The implementation includes comprehensive test coverage to verify the end‑to‑end flow:

These tests ensure that validation errors surface at the client layer while enforcement failures are caught during runtime integration.

Summary

  • CLI parsing happens in Flags.swift and Parser.swift, mapping human‑readable strings to ProcessConfiguration.Rlimit objects and ContainerConfiguration.Resources
  • Validation occurs before any VM communication, checking syntax, limit types, value ranges, and soft‑hard relationships
  • Serialization converts Swift structs into JSON‑encoded XPC messages sent to RuntimeService.createProcess(_:)
  • Enforcement splits by resource type: cgroups control CPU and memory at the container level, while setrlimit applies POSIX ulimits to the individual process inside the VM
  • Source files ContainerSystemConfig.swift, ProcessConfiguration.swift, and RuntimeService.swift form the critical path from user input to kernel constraints

Frequently Asked Questions

What is the correct syntax for the --ulimit flag?
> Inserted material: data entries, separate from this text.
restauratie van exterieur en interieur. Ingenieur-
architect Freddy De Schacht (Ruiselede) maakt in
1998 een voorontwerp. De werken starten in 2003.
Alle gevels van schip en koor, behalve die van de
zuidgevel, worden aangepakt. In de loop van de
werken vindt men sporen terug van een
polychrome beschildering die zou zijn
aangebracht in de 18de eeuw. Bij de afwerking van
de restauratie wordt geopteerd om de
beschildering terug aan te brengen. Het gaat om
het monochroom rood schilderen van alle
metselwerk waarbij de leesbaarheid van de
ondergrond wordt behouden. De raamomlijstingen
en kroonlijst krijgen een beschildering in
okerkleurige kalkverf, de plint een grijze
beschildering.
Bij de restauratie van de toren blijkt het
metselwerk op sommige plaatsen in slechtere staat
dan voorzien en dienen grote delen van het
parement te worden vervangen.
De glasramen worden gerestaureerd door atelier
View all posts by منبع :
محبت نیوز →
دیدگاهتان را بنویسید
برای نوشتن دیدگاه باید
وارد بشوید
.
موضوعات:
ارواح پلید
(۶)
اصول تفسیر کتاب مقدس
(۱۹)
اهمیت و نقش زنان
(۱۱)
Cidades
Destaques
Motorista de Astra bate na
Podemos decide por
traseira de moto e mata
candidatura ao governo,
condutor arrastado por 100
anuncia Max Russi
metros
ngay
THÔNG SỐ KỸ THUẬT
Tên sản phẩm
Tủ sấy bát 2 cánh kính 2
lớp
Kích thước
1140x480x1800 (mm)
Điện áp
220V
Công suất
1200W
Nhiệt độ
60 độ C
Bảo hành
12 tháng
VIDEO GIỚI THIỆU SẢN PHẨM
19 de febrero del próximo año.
The --ulimit flag requires the format <type>=<soft>[:<hard>], where type is a POSIX resource name (e.g., nofile, nproc, stack), soft is the current limit, and hard is the absolute ceiling. If omitted, the hard limit defaults to match the soft limit. Both limits accept unlimited or non‑negative integers, and the soft limit cannot exceed the hard limit according to the validation logic in Parser.swift.

How do CPU and memory limits differ from ulimits?

CPU and memory limits are container‑wide constraints enforced via Linux cgroups, configured through ContainerConfiguration.Resources and defaulting in ContainerSystemConfig.swift. Ulimits are per‑process POSIX restrictions enforced by the setrlimit system call, stored as an array of Rlimit structs in ProcessConfiguration, and applied to the specific process inside the VM before execution begins.

Why does the parser reject duplicate ulimit types?

The parser in Parser.swift explicitly detects and rejects duplicate ulimit specifications to prevent ambiguous configuration. Since each resource type can only have one soft and one hard limit, specifying the same type twice would create undefined behavior in the runtime, so the client throws a validation error before sending the configuration to the VM.

At what point are resource limits actually enforced?

Limits are enforced inside the VM after the Swift client sends the JSON configuration via XPC to RuntimeService.createProcess(_:). The VM‑side runtime unpacks the ProcessConfiguration, translates Rlimit strings into Linux constants, and invokes setrlimit for ulimits or configures cgroups for CPU and memory immediately before calling exec to start the containerized binary.